WASHINGTON--The incoming Biden administration is considering a plan to shield more than a million immigrants from Honduras and Guatemala from deportation after the countries were battered by hurricanes in November, three people familiar with the matter told Reuters.
U.S. President-elect Joe Biden's transition team is weighing whether to grant them Temporary Protected Status (TPS). The programme allows people already in the United States at the time of the designation to stay and work legally if their home countries have been affected by natural disasters, armed conflicts or other events that prevent their safe return. The designations last six to 18 months and can be renewed.
TPS covers both immigrants in the United States illegally and those on legal visas. The programme bars certain applicants with criminal convictions and those deemed security threats.
The sources stressed that no decisions were expected until after Biden takes office on Jan. 20 and staff are in place to conduct formal evaluations. "They’re looking into TPS the same way they’re looking into a number of things to decide on the right course of action," said one of the people, all of whom requested anonymity. "Circumstances on the ground certainly warrant that."
A transition team spokesman declined to comment.
If Biden's Democratic administration does grant TPS to Hondurans and Guatemalans, it would represent a major expansion of the programme and the biggest use of that authority in decades. The discussion of the TPS humanitarian protections represents a sharp departure from the administration of Republican President Donald Trump.
Trump attempted to phase out most enrollment in the TPS programme, arguing the countries had recovered from natural disasters that happened years or decades ago, but the terminations were slowed by federal courts and the protections will remain in place at least until October 2021. Biden’s campaign website called Trump attempts to roll back TPS "politically motivated" and Biden has said he would not return enrollees to unsafe countries.

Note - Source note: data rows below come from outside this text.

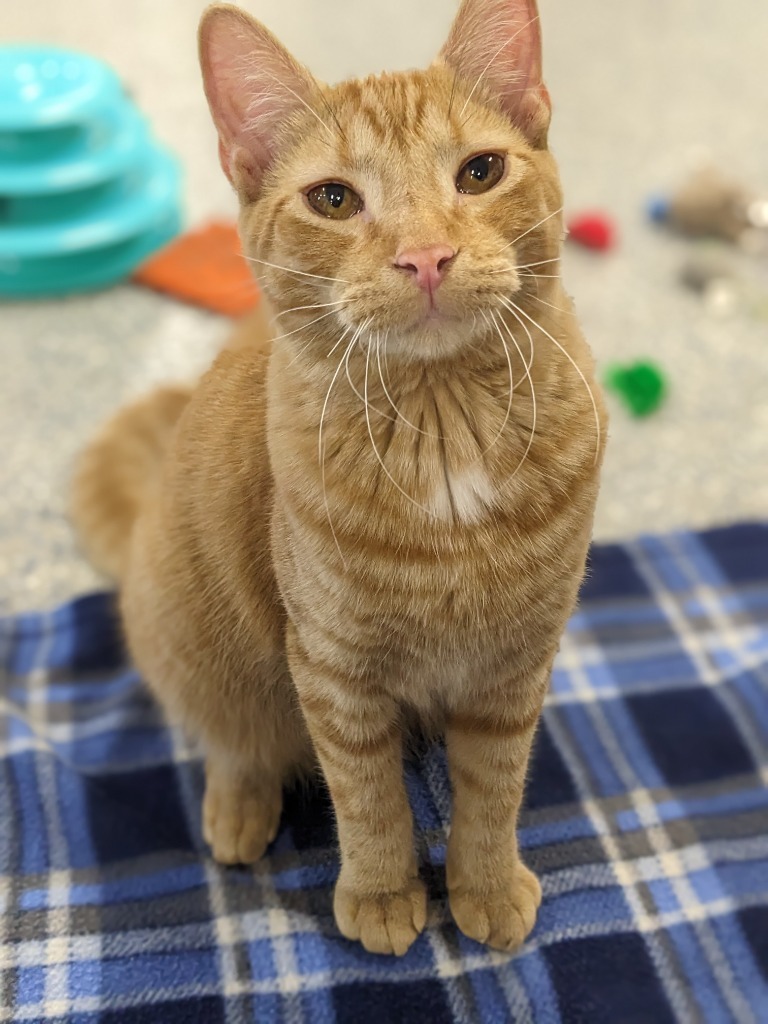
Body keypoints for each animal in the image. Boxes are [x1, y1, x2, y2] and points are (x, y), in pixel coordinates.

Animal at [72, 0, 606, 954]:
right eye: (333, 199)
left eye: (479, 172)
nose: (426, 256)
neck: (442, 430)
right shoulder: (333, 670)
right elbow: (369, 798)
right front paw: (386, 895)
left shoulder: (513, 667)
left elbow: (493, 787)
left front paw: (483, 885)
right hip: (196, 640)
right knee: (232, 738)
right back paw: (238, 810)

If the Biden administration ultimately offers new TPS protections to Hondurans and Guatemalans, it could enthuse liberal Democrats but would risk criticism from Republicans who back Trump's tougher approach to immigration, making it more difficult for Biden to pass the immigration bill he plans to introduce at the start of his term.
U.S. border officials are also concerned about the effects of a major surge in migration in the middle of the coronavirus pandemic. The situation could be exacerbated by talk of new TPS designations, said Brandon Judd, president of the National Border Patrol Council, a union for Border Patrol agents.

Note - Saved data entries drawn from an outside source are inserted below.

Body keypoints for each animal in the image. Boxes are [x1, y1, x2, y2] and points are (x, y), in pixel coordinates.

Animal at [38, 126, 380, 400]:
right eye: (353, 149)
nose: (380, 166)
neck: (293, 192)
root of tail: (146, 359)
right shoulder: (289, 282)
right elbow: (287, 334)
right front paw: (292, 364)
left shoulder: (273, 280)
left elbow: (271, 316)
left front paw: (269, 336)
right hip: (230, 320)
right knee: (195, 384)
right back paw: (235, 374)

The two hurricanes that powered through Central America in November, named Eta and Iota, killed more than 100 people in Honduras and forced more than 300,000 to be evacuated from their homes, with more than 125,000 still displaced in shelters, according to the Honduran government.
In Guatemala, the storms killed dozens of people, destroyed roads, bridges, and other infrastructure, and inundated swaths of farmland while it already had a growing hunger crisis.

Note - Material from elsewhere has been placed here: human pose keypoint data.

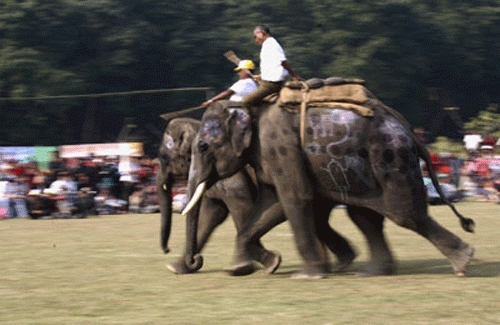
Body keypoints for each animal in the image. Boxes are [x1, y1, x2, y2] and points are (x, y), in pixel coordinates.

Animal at [156, 116, 356, 274]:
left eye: (163, 158)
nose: (167, 250)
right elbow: (211, 215)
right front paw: (176, 268)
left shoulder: (232, 179)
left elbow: (242, 210)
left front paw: (255, 265)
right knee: (319, 220)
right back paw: (338, 264)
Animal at [182, 82, 474, 278]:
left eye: (204, 146)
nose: (196, 260)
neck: (248, 107)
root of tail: (410, 129)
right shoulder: (265, 156)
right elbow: (271, 205)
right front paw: (270, 264)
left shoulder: (281, 147)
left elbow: (294, 198)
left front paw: (306, 275)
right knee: (366, 217)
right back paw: (372, 271)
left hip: (390, 159)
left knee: (404, 213)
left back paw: (463, 263)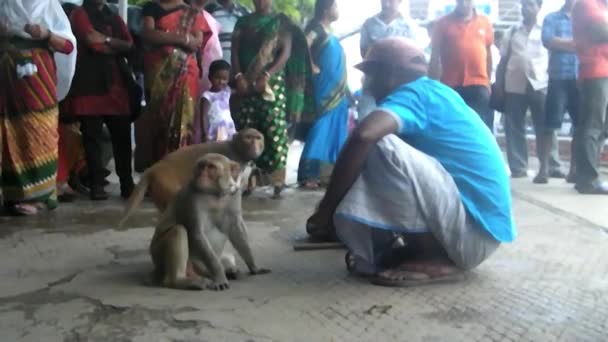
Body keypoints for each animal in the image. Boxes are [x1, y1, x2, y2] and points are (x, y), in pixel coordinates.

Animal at [116, 128, 264, 230]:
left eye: (258, 138)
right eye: (248, 138)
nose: (254, 145)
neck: (237, 150)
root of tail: (153, 169)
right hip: (165, 181)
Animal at [148, 154, 270, 290]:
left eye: (211, 167)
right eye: (201, 166)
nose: (201, 175)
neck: (216, 193)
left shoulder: (234, 194)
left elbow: (236, 230)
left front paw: (254, 267)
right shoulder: (193, 197)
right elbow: (197, 233)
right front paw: (219, 275)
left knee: (228, 258)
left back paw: (229, 271)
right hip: (158, 254)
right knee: (178, 230)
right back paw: (179, 280)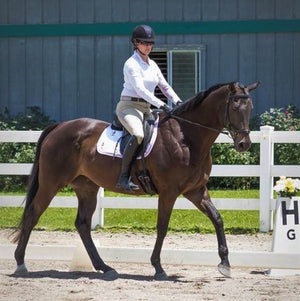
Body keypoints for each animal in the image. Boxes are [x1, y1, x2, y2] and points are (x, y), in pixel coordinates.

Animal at [12, 80, 258, 278]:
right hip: (51, 183)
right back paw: (21, 263)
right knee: (33, 214)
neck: (186, 137)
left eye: (250, 107)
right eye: (235, 107)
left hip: (87, 188)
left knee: (82, 224)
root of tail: (59, 126)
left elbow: (217, 219)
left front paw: (225, 264)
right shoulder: (169, 192)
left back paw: (105, 268)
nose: (244, 144)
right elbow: (162, 227)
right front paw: (158, 267)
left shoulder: (196, 191)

More than a quarter of a million families in Guatemala have been affected by the agricultural destruction, according to the agricultural ministry. The World Food Programme warns the damage will create a high risk of food insecurity for subsistence farmers and their families throughout the next 10 months, until the next harvest occurs.
The governments of both Honduras and Guatemala have called on the United States to issue new TPS designations for their nationals in the United States. A group of four Democratic senators from the states of Virginia and Maryland sent a letter on Friday to Alejandro Mayorkas, Biden's nominee to become homeland security secretary, urging Mayorkas to "promptly" issue new TPS designations for Honduras and Guatemala, as well as for El Salvador and Nicaragua.
In Texas, 42-year-old Margarita Rivera, a Honduran immigrant living in the United States illegally and working at a cake shop, said flooding was so devastating in her hometown along the northern coast that many of her neighbours lost their homes and had to be rescued by boat. "I would love if TPS were approved," she said, explaining that it would be extremely difficult for her to survive and make ends meet in Honduras if she were deported.